→ **EXERCISE GOAL**:
Please repeat, without alteration, the line containing "- home mirror [50,152,140,266]" and every line that follows it to the end of the entries below, and only those lines.

-- DATA FOR ANALYSIS follows --

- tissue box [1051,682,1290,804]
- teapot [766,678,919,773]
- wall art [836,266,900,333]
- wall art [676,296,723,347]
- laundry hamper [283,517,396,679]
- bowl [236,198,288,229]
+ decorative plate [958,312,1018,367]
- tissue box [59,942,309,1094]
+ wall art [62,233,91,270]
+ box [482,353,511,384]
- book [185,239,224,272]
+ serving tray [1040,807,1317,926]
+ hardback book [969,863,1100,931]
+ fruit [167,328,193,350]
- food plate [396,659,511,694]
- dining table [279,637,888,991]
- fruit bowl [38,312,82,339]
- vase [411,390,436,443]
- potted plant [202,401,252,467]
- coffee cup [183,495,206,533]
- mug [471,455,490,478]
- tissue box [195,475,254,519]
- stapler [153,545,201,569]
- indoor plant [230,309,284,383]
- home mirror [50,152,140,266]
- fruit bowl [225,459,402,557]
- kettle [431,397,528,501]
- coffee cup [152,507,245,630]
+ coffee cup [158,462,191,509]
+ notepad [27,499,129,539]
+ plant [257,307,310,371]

-- DATA FOR ANALYSIS concluded --

→ **EXERCISE RESULT**:
- home mirror [50,152,140,266]
- fruit bowl [225,459,402,557]
- kettle [431,397,528,501]
- coffee cup [152,507,245,630]
+ coffee cup [158,462,191,509]
+ notepad [27,499,129,539]
+ plant [257,307,310,371]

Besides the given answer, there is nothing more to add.